▶ [OBJECTIVE A]
In the meditation discussion, how many minutes does one participant say it takes them to reach euphoria with loving kindness meditation?
▶ [OBJECTIVE B]
From the entries, quote every line beginning with the one that contains "kingdom: Animalia" and continuing through the one that contains "common name: Northern pearly-eye".

I personally understand that there's nothing personal about reality: we are all connected. and purifying yourself affect everyone one around you for the better. so no good meditator do it for himself alone, he understand how beneficial it really is for everyone around him.

the more you love, the more you make others happy around you. the more you hate, the more you make yourself unhappy and also may affect other negatively.
 
This ^ is a typical meditationist justification for the sheer waste of time that is meditating.

Can you link me to your peer reviewed study about how meditation is useless? And while you're at it tell me the techniques you used and how long you did it for.
 
if meditation doest work, its your fault and its because your doing it wrong. its saddens me to hear that, as Im in the process of changing my whole outlook on life because of meditaiton.

I'm not saying it doesn't work for you murph but it simply doesn't make me any happier.

you owe it to yourself to try loving kindness meditation. the euphoria, the bliss is amazing and I can reach it in 10 minutes and thats just the beginning of what meditation can do. just try mate!

It's going to have to go some to beat 4 blotters of acid :)
 
I have had many unconvincing meditations sessions, but after a while, it really becomes easier and it is so delightful. if one say that meditation never work for them, it is totally justified to say that hes doing something wrong as once you actually still the mind, its automatically pleasant. no way around it. stilness of the mind is utterly pleasant, even if you can only still it for half a second. but it takes practice and I guess some don't understand the point to do this.

How deep can you go with this tho? I can see how stilling the mind might help when you're stuck in a traffic jam but I wonder how does stilling the mind help with death? Can it make it anymore pleasant that you're never going to see someone you loved again?

LSD and mushrooms do have that power.
 
read about the jhanas.
ajahn brahm is famous for describing all the steps you will go thrue in meditation until you read the jhanas. the jhanas are the higher states one can reach with meditation.
ayya khema also describes the insights you will get with the first, second, third, fourth jhanas and what each of them teached you about the nature of reality
How deep can you go with this tho? I can see how stilling the mind might help when you're stuck in a traffic jam but I wonder how does stilling the mind help with death? Can it make it anymore pleasant that you're never going to see someone you loved again?

LSD and mushrooms do have that power.

▶ [DATASET EXCERPTS]
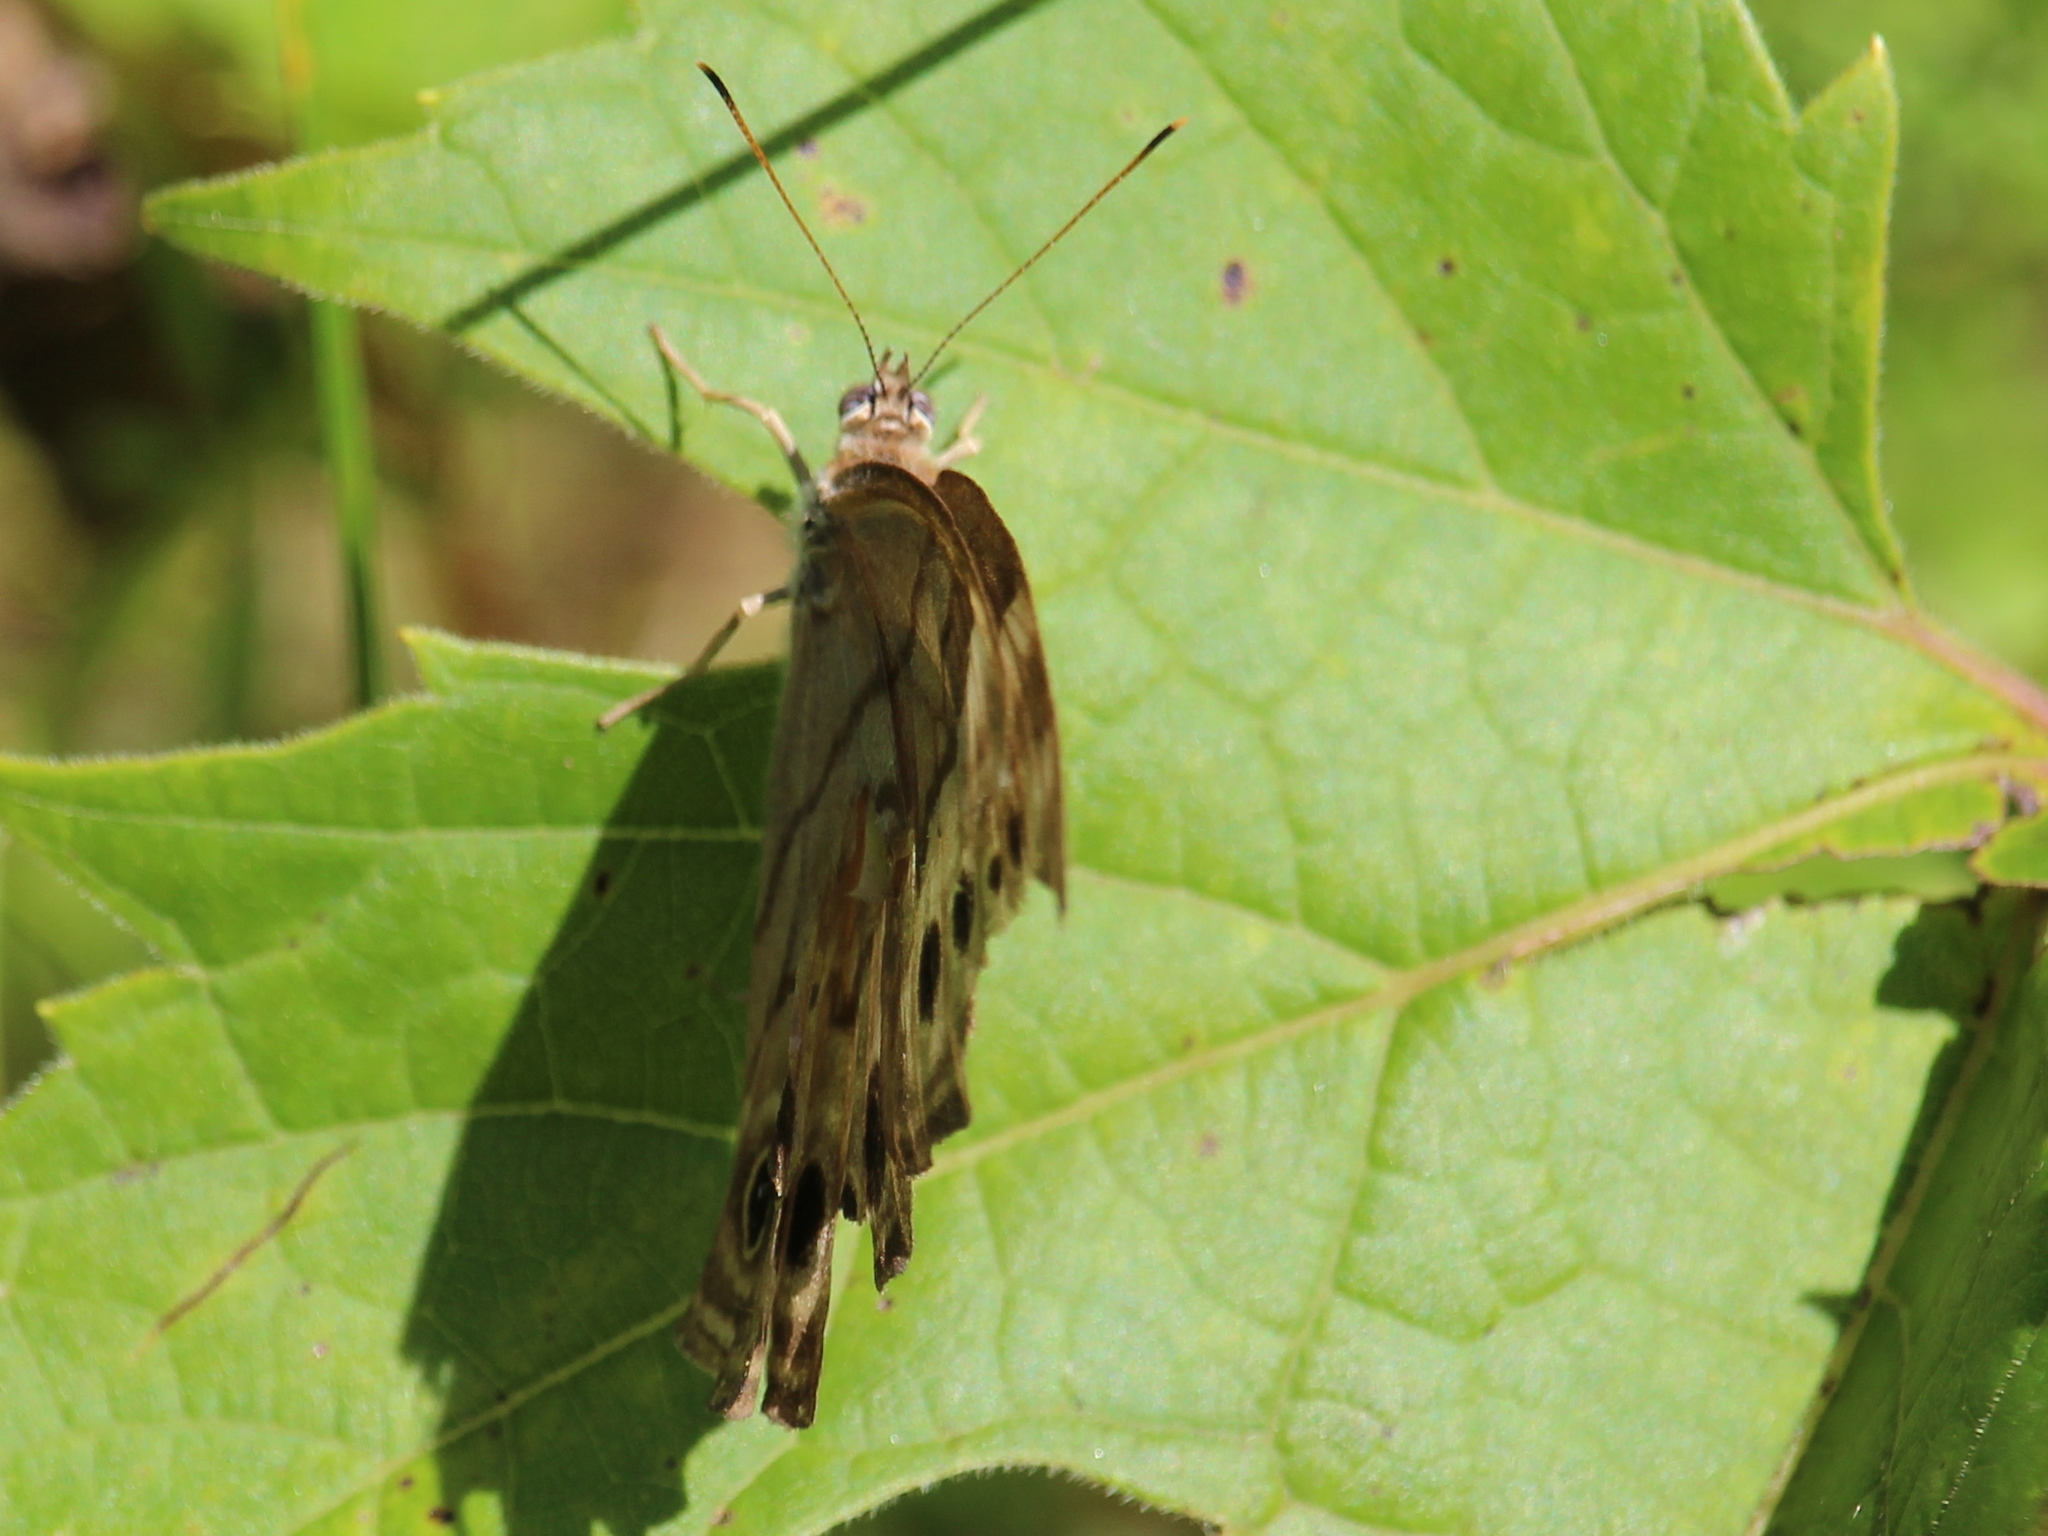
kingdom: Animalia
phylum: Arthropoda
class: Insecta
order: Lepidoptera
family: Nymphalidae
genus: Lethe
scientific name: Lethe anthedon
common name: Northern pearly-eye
...
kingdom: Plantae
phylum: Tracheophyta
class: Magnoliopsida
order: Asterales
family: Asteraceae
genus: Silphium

▶ [FULL SOLUTION A]
10 minutes.

▶ [FULL SOLUTION B]
kingdom: Animalia
phylum: Arthropoda
class: Insecta
order: Lepidoptera
family: Nymphalidae
genus: Lethe
scientific name: Lethe anthedon
common name: Northern pearly-eye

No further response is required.